- _Exercise instructions_:
1 - Answer these questions about the Ole Miss photo thread, one answer per line:
(a) What is shown in photo 5?
(b) Where does MHRISH say they always tailgate?
(c) Which photos does dak1b say they like?
2 - Reproduce the part of the Ole Miss photo thread that begins at the words "## MHRISH (Jul" and ends after the words "in the Grove.".

- _Document extract_:
# Drove to the University of MS (Ole Miss)...



## rusty9 (Jul 7, 2010)

...and took some pictures

1.






2. pano crop





3. tunnel from which the [football] team runs out





4. 





5. Ventress Hall





6. The Lyceum





7. Walk of Champions


----------



## MHRISH (Jul 7, 2010)

Great shots Rusty. I have made several shots of VHS from that same spot. I really like the one of the Chucky Mullins plaque, and I think the Lyceum shot is beautiful. I have shot the Lyceum many times but not from that viewpoint. Ventress hall is really pretty. We always tailgate between Ventress and the stage in the Grove.


----------



## rusty9 (Jul 7, 2010)

MHRISH said:


> I really like the one of the Chucky Mullins plaque



thanks. when i got there i realized the head statue was just screwed in before games; probably so no one steals it.

thanks for the nice comments


----------



## dak1b (Jul 7, 2010)

I like #5 and #6


----------



## rusty9 (Jul 7, 2010)

bump


----------



## bpittman2 (Aug 16, 2010)

Hi Rusty - I came across your photos of Ole Miss while doing a search for images of The Lyceum.  You've got a nice one posted and I would like to use it as part of an Ole Miss t-shirt layout.  Will pay $

If you are interested, shoot me your mailing address.

- _Supplied records_:

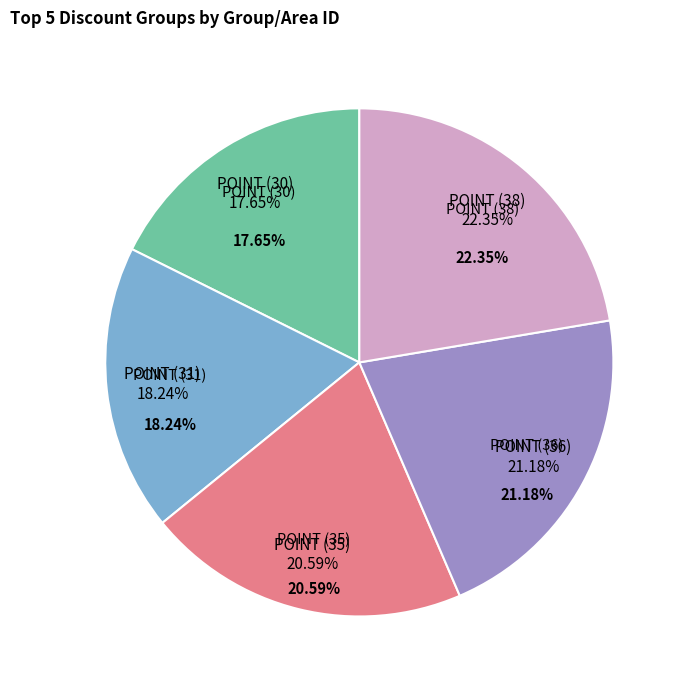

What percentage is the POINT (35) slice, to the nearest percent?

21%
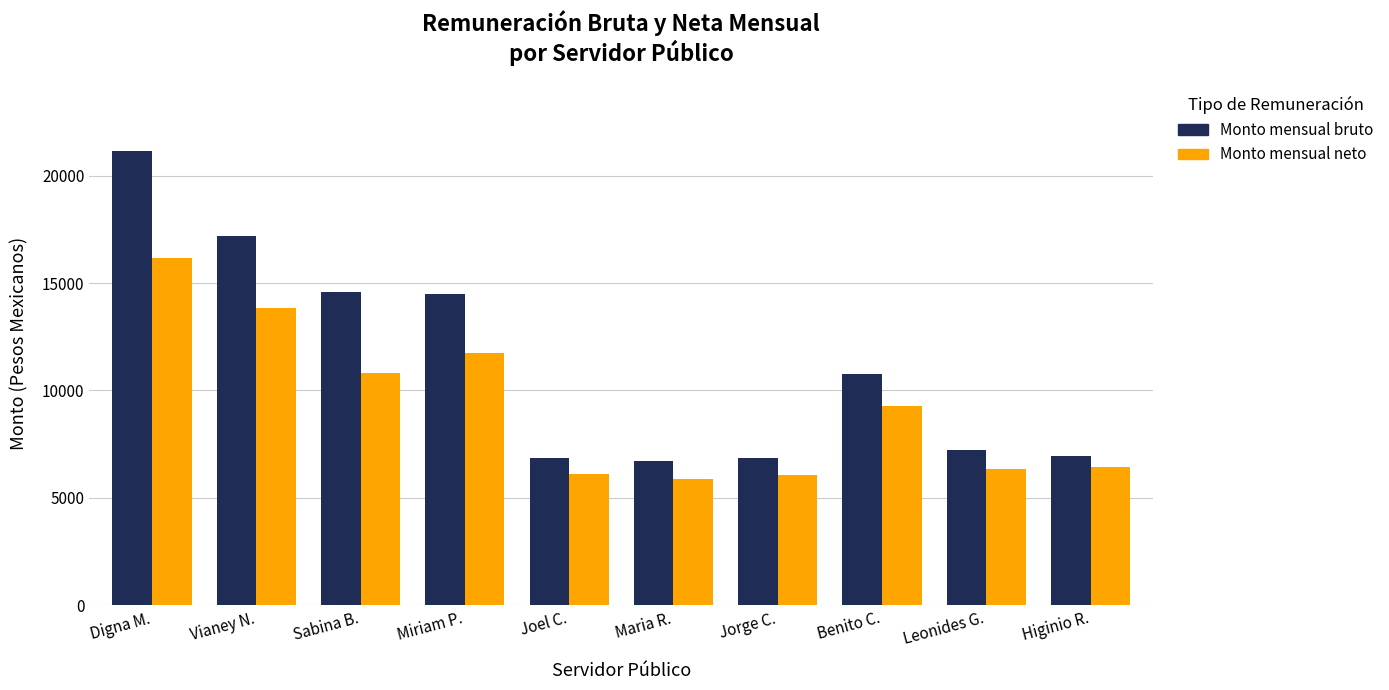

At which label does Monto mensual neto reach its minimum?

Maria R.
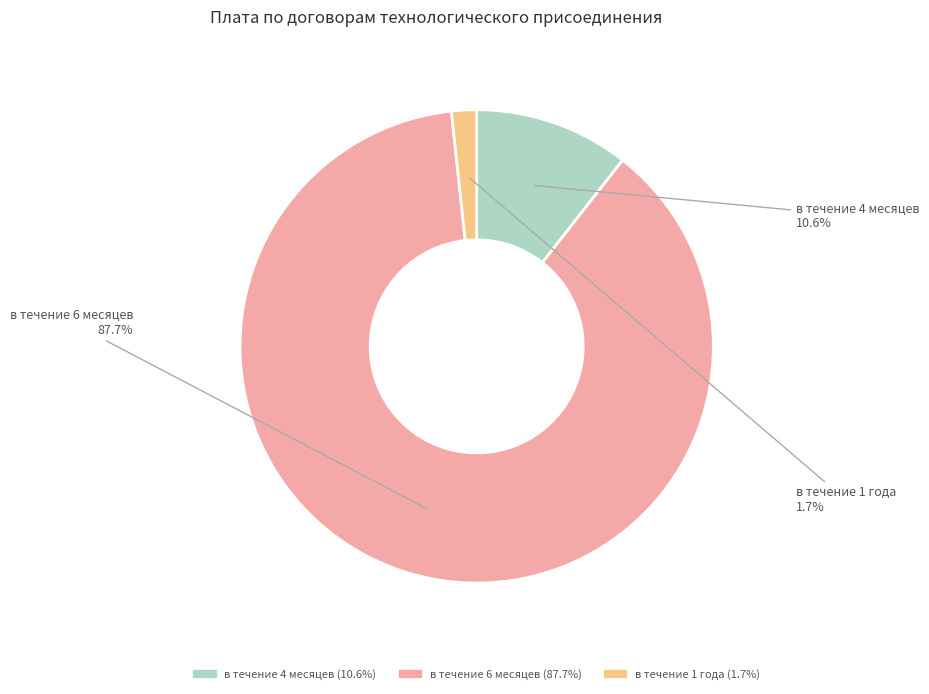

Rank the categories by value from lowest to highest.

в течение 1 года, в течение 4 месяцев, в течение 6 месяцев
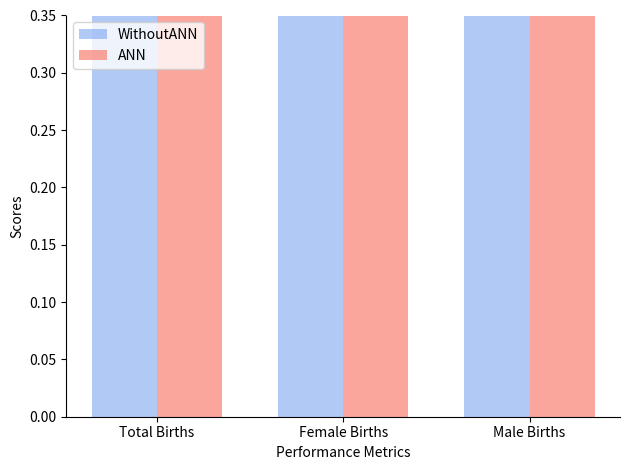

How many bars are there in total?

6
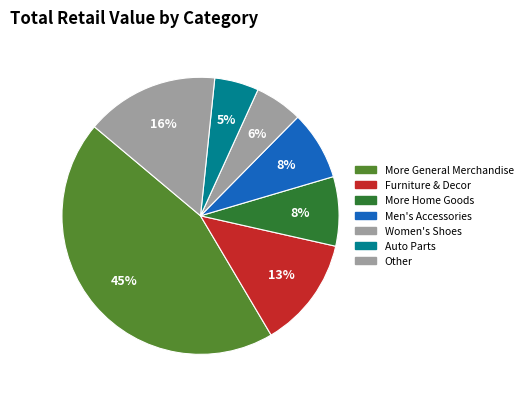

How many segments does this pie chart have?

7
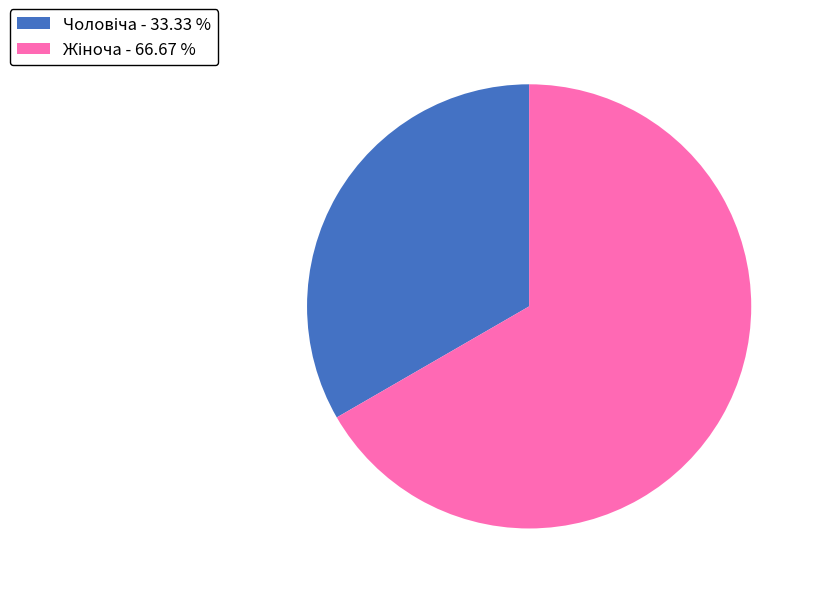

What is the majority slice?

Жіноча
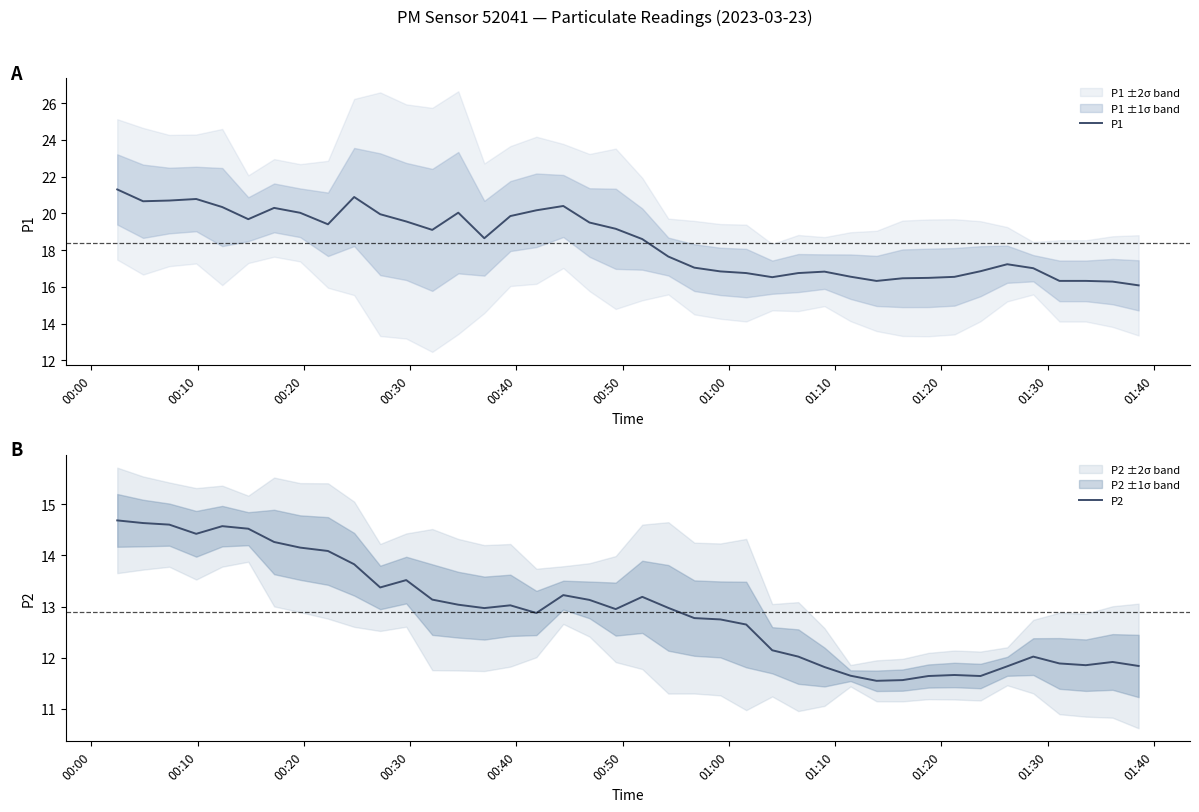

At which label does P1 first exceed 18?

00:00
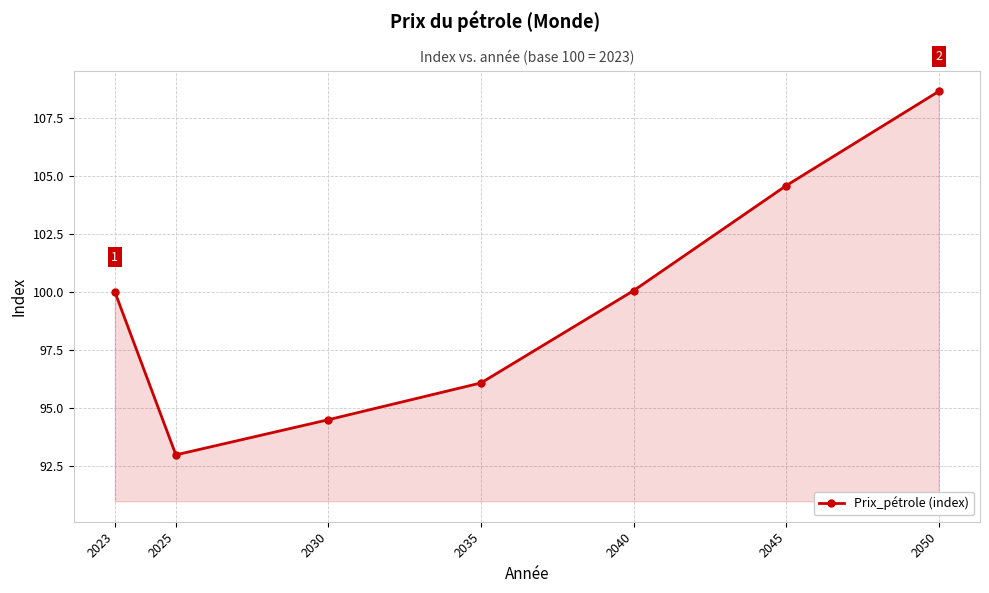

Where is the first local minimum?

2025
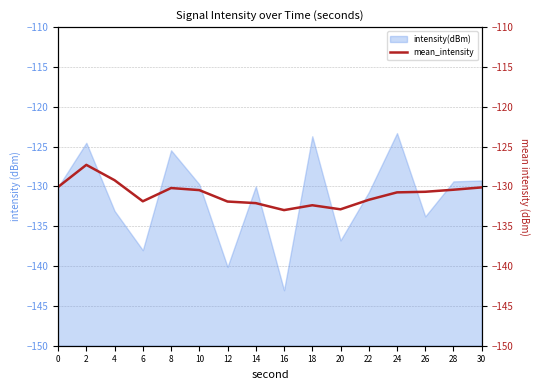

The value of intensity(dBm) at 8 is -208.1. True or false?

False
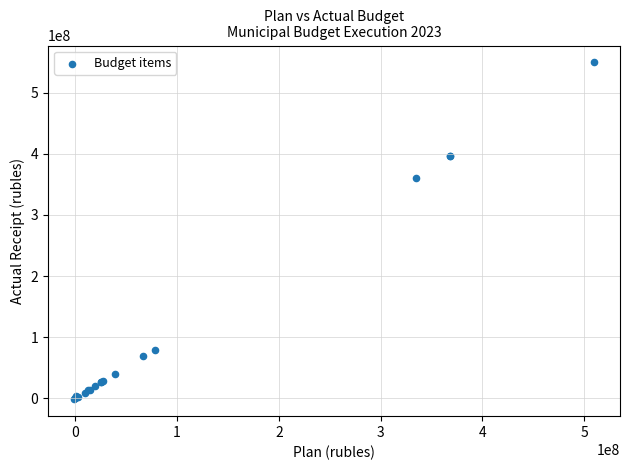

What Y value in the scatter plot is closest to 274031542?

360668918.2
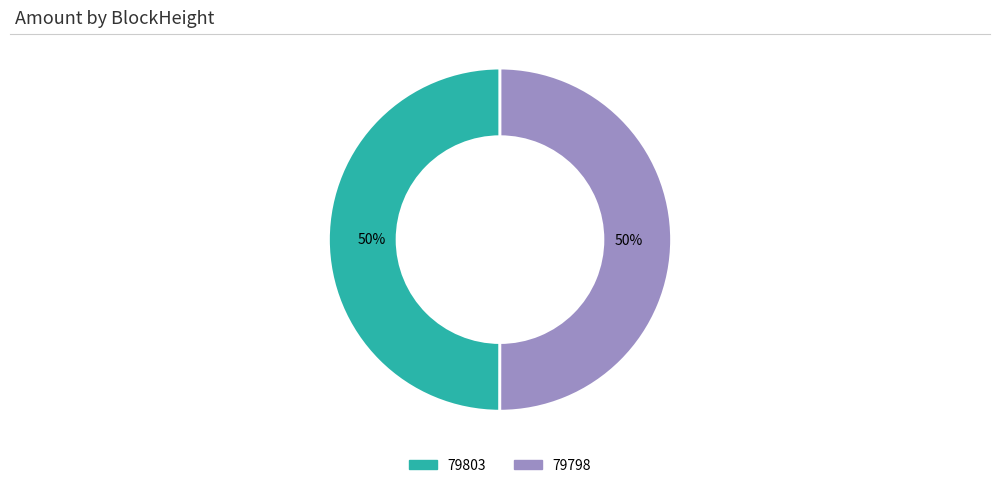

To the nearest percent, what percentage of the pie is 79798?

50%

- _Solutions per task_:
1 -
(a) Ventress Hall
(b) Between Ventress and the stage in the Grove
(c) #5 and #6

2 -
## MHRISH (Jul 7, 2010)

Great shots Rusty. I have made several shots of VHS from that same spot. I really like the one of the Chucky Mullins plaque, and I think the Lyceum shot is beautiful. I have shot the Lyceum many times but not from that viewpoint. Ventress hall is really pretty. We always tailgate between Ventress and the stage in the Grove.